*** Opening of DATA TO PROCESS ***

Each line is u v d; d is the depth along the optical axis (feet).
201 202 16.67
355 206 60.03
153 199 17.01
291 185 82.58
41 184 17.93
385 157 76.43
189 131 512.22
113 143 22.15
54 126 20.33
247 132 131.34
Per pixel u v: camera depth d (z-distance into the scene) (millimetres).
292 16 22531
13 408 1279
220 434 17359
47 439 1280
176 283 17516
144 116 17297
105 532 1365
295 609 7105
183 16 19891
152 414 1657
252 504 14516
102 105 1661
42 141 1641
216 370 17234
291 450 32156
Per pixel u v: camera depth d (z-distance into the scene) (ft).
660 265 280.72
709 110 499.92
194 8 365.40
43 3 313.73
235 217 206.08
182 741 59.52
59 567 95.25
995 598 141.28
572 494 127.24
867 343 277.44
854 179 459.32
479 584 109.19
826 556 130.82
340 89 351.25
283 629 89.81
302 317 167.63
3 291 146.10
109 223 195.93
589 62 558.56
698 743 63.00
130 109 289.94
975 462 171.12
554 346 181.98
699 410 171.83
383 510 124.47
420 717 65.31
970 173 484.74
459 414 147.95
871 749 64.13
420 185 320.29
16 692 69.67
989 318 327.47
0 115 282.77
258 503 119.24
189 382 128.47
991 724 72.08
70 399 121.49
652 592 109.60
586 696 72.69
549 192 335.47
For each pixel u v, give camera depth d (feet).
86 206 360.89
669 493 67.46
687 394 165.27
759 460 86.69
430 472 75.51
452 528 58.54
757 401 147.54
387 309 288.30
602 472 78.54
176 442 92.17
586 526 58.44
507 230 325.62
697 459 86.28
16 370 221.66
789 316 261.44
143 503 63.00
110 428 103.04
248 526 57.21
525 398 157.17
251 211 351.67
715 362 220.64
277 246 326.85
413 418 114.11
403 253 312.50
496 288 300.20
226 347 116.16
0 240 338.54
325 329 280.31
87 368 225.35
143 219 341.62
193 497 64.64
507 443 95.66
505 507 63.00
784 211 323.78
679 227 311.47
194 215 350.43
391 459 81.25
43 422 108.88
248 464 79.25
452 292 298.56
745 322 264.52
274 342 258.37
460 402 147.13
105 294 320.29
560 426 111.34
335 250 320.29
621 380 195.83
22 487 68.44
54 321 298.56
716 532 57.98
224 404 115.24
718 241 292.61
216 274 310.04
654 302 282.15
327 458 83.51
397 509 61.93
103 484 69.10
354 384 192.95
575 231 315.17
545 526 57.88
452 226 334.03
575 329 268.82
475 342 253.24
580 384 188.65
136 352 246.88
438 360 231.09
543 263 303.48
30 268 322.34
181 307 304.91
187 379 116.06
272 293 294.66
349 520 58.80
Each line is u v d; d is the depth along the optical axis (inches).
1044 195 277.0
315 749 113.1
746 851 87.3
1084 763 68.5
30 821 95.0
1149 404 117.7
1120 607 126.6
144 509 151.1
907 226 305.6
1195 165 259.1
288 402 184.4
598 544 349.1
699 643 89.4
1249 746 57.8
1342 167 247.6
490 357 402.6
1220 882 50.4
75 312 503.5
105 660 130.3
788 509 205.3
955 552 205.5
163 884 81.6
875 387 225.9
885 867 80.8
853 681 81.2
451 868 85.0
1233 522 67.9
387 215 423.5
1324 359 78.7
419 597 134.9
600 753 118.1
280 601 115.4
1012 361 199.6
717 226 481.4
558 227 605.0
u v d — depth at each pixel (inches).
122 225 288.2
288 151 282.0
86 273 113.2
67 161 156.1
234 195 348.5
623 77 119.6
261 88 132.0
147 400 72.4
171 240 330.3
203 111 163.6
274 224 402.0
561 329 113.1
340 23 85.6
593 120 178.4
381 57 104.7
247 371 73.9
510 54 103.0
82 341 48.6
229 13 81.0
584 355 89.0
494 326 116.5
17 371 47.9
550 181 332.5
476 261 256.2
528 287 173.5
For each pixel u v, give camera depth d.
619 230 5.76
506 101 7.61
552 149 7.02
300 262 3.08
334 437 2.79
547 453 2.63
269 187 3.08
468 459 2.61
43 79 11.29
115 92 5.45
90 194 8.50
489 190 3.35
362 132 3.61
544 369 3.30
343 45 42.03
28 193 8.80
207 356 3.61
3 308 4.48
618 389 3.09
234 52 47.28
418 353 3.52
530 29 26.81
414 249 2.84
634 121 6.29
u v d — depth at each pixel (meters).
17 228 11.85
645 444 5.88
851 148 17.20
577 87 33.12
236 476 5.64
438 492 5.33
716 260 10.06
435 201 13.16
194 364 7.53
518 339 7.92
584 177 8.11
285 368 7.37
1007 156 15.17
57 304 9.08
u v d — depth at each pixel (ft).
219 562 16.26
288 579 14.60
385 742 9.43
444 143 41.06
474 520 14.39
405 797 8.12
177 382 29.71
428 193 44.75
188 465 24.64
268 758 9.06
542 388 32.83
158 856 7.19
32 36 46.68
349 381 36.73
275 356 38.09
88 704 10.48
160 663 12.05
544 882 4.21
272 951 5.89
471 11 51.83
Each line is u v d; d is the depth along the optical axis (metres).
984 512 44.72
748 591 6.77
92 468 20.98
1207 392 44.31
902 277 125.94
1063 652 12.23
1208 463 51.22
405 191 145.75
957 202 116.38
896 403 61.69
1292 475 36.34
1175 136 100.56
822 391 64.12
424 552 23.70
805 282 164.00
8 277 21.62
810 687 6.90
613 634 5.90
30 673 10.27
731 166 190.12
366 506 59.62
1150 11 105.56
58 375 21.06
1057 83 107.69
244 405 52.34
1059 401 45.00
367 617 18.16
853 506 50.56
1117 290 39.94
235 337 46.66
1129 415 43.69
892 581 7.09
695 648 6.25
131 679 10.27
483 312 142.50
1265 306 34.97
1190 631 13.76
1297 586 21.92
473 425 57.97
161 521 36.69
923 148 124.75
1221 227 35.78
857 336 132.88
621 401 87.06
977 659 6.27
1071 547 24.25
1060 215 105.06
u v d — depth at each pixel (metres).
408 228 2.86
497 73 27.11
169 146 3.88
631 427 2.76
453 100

*** Close of DATA TO PROCESS ***

## WORK REQUEST
Restate word for word the lines above, beginning at the first one and ending at the line that carries "572 494 127.24".

## EXERCISE SOLUTION
Each line is u v d; d is the depth along the optical axis (feet).
201 202 16.67
355 206 60.03
153 199 17.01
291 185 82.58
41 184 17.93
385 157 76.43
189 131 512.22
113 143 22.15
54 126 20.33
247 132 131.34
Per pixel u v: camera depth d (z-distance into the scene) (millimetres).
292 16 22531
13 408 1279
220 434 17359
47 439 1280
176 283 17516
144 116 17297
105 532 1365
295 609 7105
183 16 19891
152 414 1657
252 504 14516
102 105 1661
42 141 1641
216 370 17234
291 450 32156
Per pixel u v: camera depth d (z-distance into the scene) (ft).
660 265 280.72
709 110 499.92
194 8 365.40
43 3 313.73
235 217 206.08
182 741 59.52
59 567 95.25
995 598 141.28
572 494 127.24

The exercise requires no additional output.